What the task asks =
Once the images are set aside, return every entry exactly.

Content starts

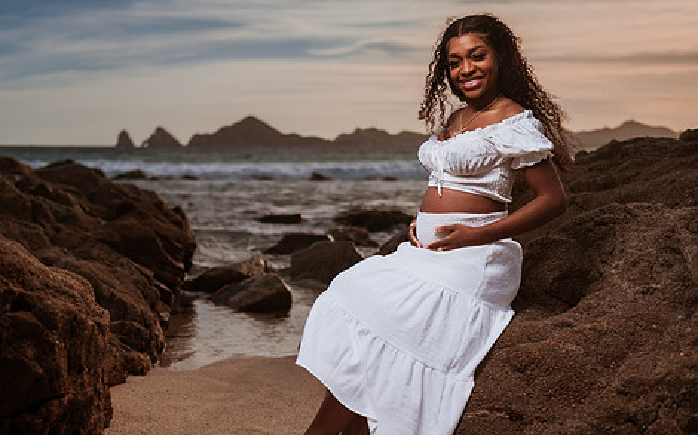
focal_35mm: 45
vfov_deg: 28.5
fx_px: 855
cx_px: 308
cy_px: 229
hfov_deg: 44.3
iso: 80
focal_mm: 35
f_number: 1.8
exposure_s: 1/8000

Content ends

Exercise solution =
focal_35mm: 45
vfov_deg: 28.5
fx_px: 855
cx_px: 308
cy_px: 229
hfov_deg: 44.3
iso: 80
focal_mm: 35
f_number: 1.8
exposure_s: 1/8000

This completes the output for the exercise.